Exercise =
Give all of the data again exactly as written, omitting every image.
--- START ---
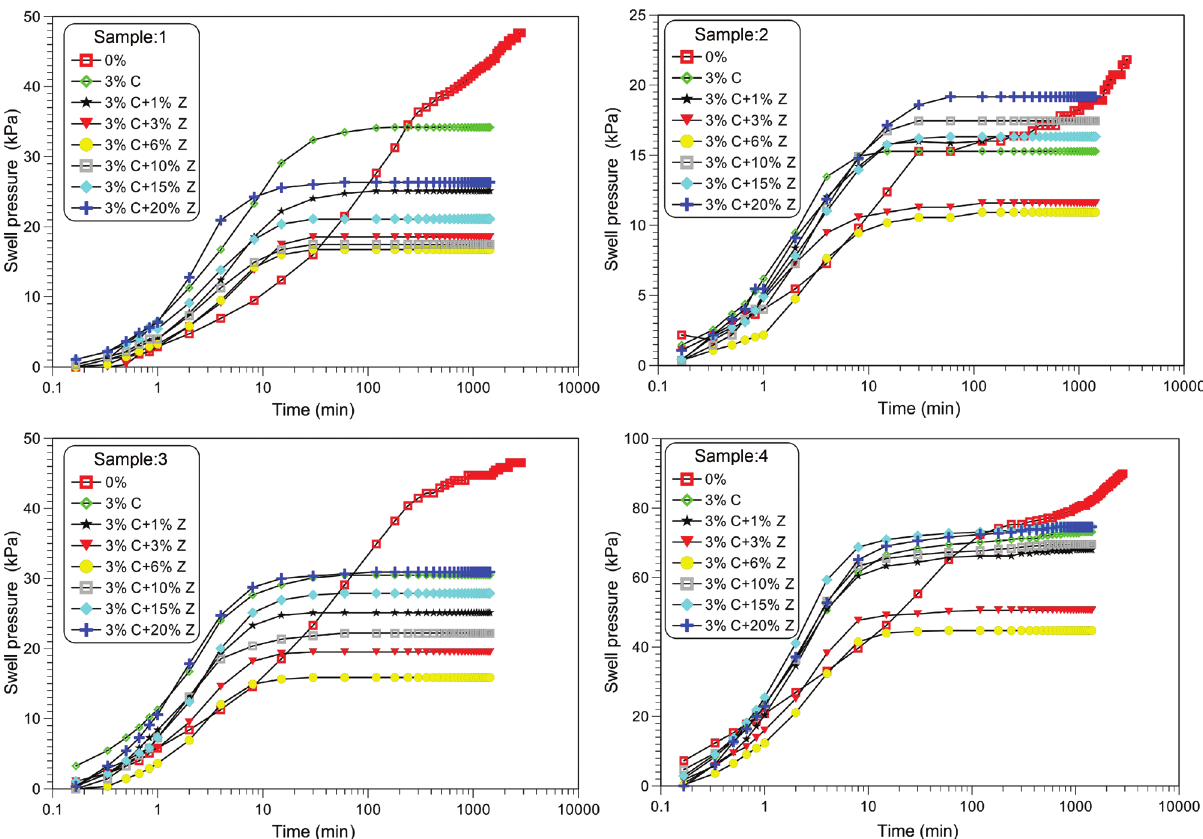
Figure 7 Swell pressure vs. time plots for the soil samples mixed with different additive contents.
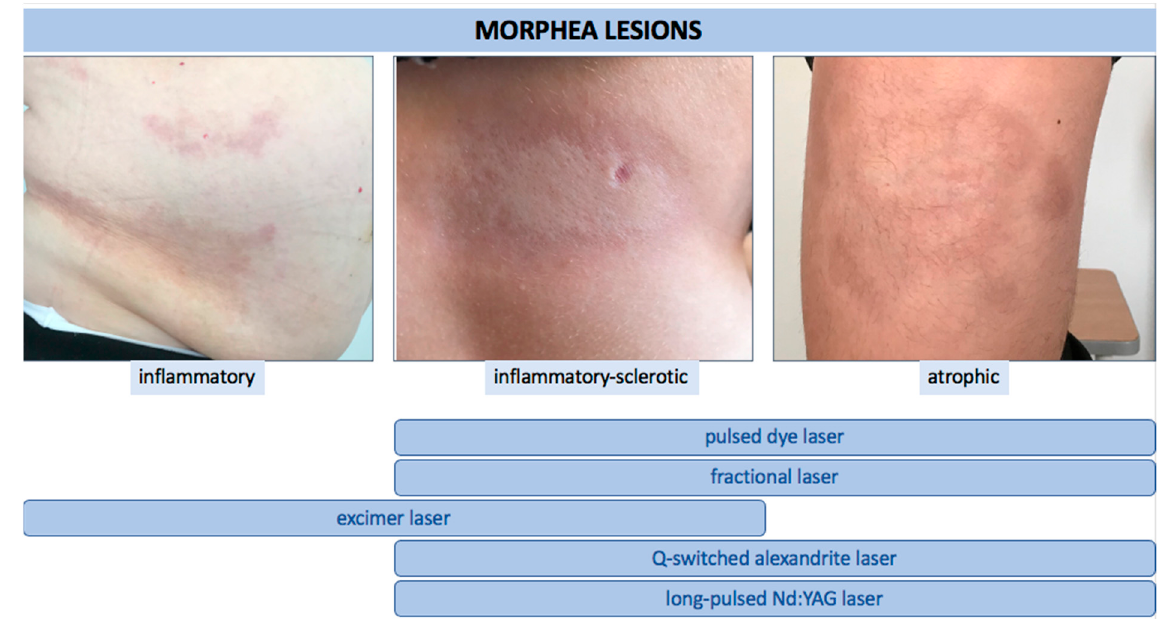
Figure 3. The use of various types of lasers according to clinical stage of LoS. Based on this literature review, laser therapy may be a valuable treatment in some cases of clinically evident LoS lesions or those confirmed by histopathological examination, but it should be kept in mind that this treatment does not slow down the overall course of the disease and does not prevent the formation of new lesions. Therefore, in patients with aggressively progressive lesions, general treatment should be introduced, while laser therapy may be considered as an adjuvant method to treat cutaneous complications of LoS or for cosmetic reasons to provide a better quality of life for the patients. A short recovery time that allows an early return of patients to daily activities, and a single session that enables complete or at least partial remission sustained over a long period of time, certainly form the basis for better patient compliance compared to the systematic use of topical medications [76]. Moreover, in some cases, laser application enables the abandonment of systemic treatment, which may be associated with the occurrence of complications and often requires periodic check-ups. Thus, the effectiveness and safety of laser application should encourage the pursuit of controlled studies with a greater number of patients to better determine its role in the treatment of LoS.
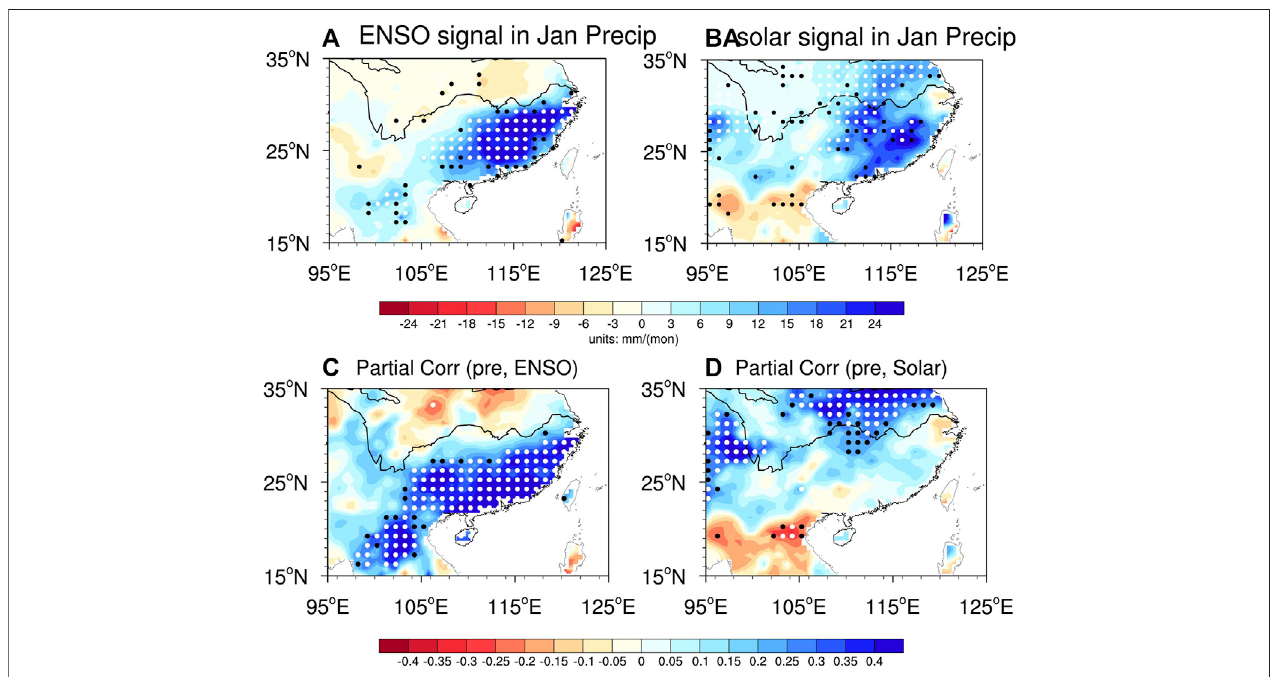
FIGURE 2 | The estimated ENSO panel (A) and solar panel (B) signals in the mid-winter (January) precipitation obtained using MLR in Eq. 1 for the period 1948 – 2016. The ENSO/solar signals are de fi ned as the MLR coef fi cients of ENSO/SSN multiplied by two standard deviation of the index, thus the units of these signals are mm/mon. panel (C) shows the partial correlation coef fi cients between the precipitation and the ENSO with solar effect excluded, panel (D) shows the partial correlationcoef fi cientsbetweentheprecipitationandthesolarwithENSOeffectexcluded.Solidblack(white)dotsdenoteregionswherethesignalsarestatistically signi fi cant at the 10% (5%) level [i.e., p < 0.1 ( p <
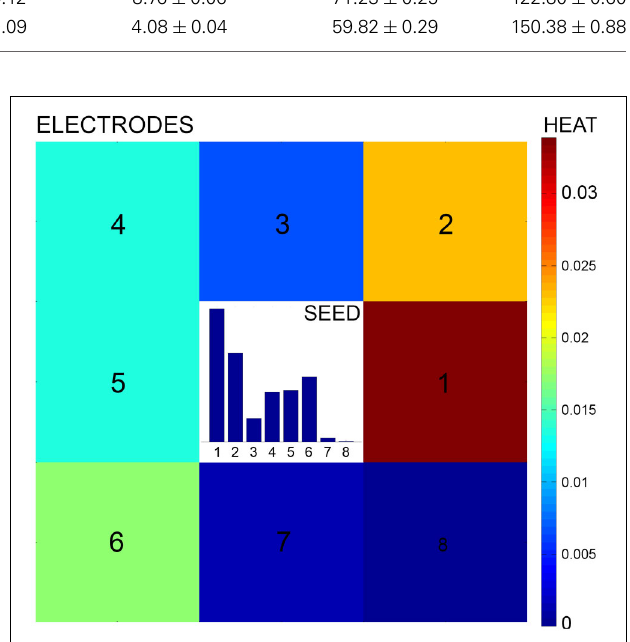
FIGURE 2 | Heat propagation. A heat source is placed at the seed electrode and propagated according to the probability of connection defined by the directional feature. Heat propagation favors directions with higher probability of connection. The adjacent electrodes (numbered from 1 to 8) are reached by a different amount of heat according to the seed feature, as described by the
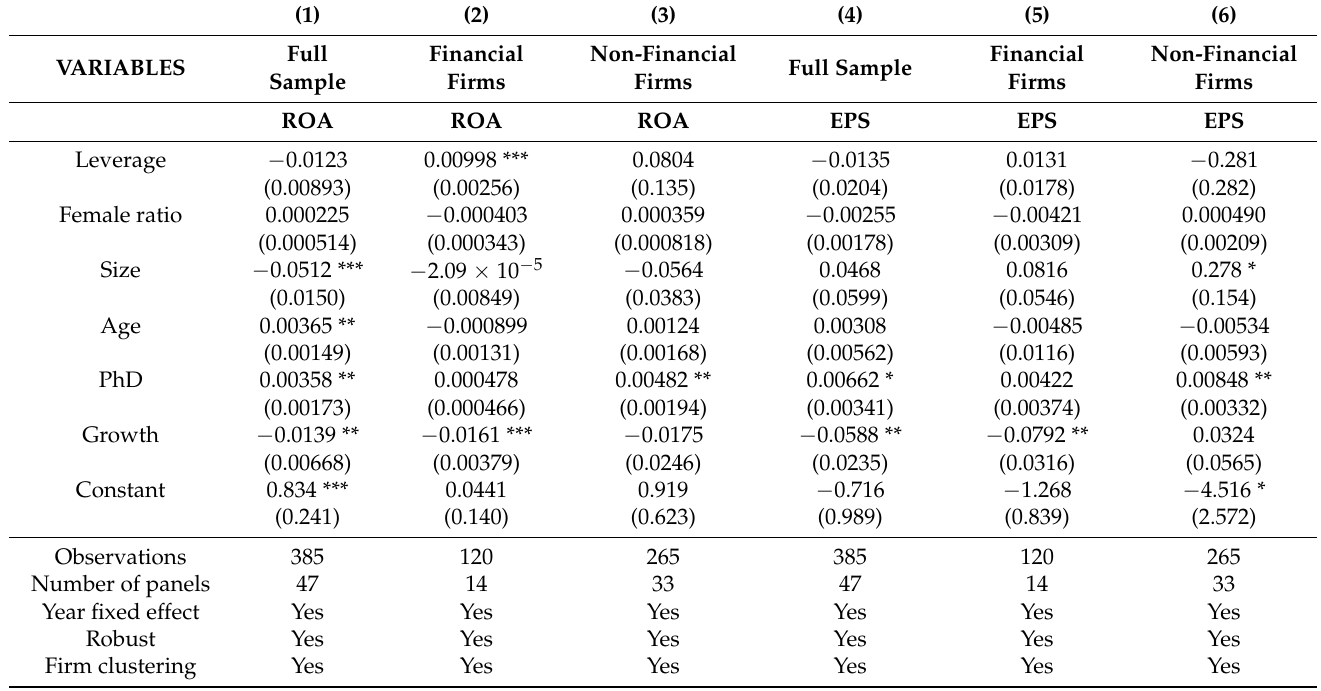
Table 7. The linear impact of gender diversity in BOD on ROA and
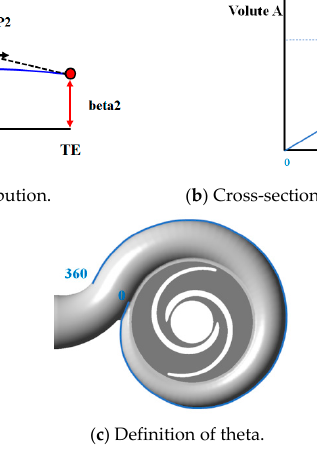
Figure 7. Definition of the design variables.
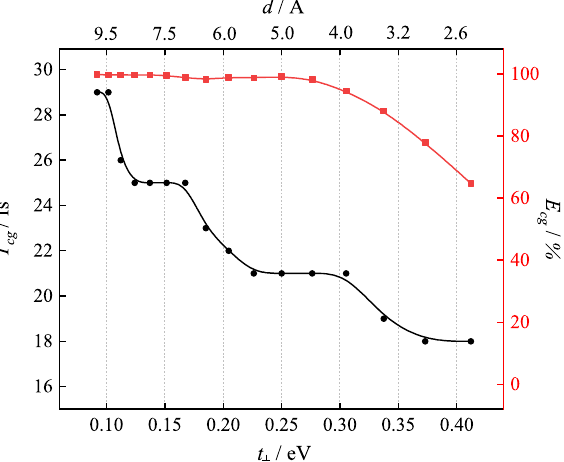
Figure 4. The dependence of charge generation time and efficiency on the intermolecular coupling (distance) in the organic molecular array.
--- END ---
Reply =
Figure 7 Swell pressure vs. time plots for the soil samples mixed with different additive contents.
Figure 3. The use of various types of lasers according to clinical stage of LoS. Based on this literature review, laser therapy may be a valuable treatment in some cases of clinically evident LoS lesions or those confirmed by histopathological examination, but it should be kept in mind that this treatment does not slow down the overall course of the disease and does not prevent the formation of new lesions. Therefore, in patients with aggressively progressive lesions, general treatment should be introduced, while laser therapy may be considered as an adjuvant method to treat cutaneous complications of LoS or for cosmetic reasons to provide a better quality of life for the patients. A short recovery time that allows an early return of patients to daily activities, and a single session that enables complete or at least partial remission sustained over a long period of time, certainly form the basis for better patient compliance compared to the systematic use of topical medications [76]. Moreover, in some cases, laser application enables the abandonment of systemic treatment, which may be associated with the occurrence of complications and often requires periodic check-ups. Thus, the effectiveness and safety of laser application should encourage the pursuit of controlled studies with a greater number of patients to better determine its role in the treatment of LoS.
FIGURE 2 | The estimated ENSO panel (A) and solar panel (B) signals in the mid-winter (January) precipitation obtained using MLR in Eq. 1 for the period 1948 – 2016. The ENSO/solar signals are de fi ned as the MLR coef fi cients of ENSO/SSN multiplied by two standard deviation of the index, thus the units of these signals are mm/mon. panel (C) shows the partial correlation coef fi cients between the precipitation and the ENSO with solar effect excluded, panel (D) shows the partial correlationcoef fi cientsbetweentheprecipitationandthesolarwithENSOeffectexcluded.Solidblack(white)dotsdenoteregionswherethesignalsarestatistically signi fi cant at the 10% (5%) level [i.e., p < 0.1 ( p <
FIGURE 2 | Heat propagation. A heat source is placed at the seed electrode and propagated according to the probability of connection defined by the directional feature. Heat propagation favors directions with higher probability of connection. The adjacent electrodes (numbered from 1 to 8) are reached by a different amount of heat according to the seed feature, as described by the
Table 7. The linear impact of gender diversity in BOD on ROA and
Figure 7. Definition of the design variables.
Figure 4. The dependence of charge generation time and efficiency on the intermolecular coupling (distance) in the organic molecular array.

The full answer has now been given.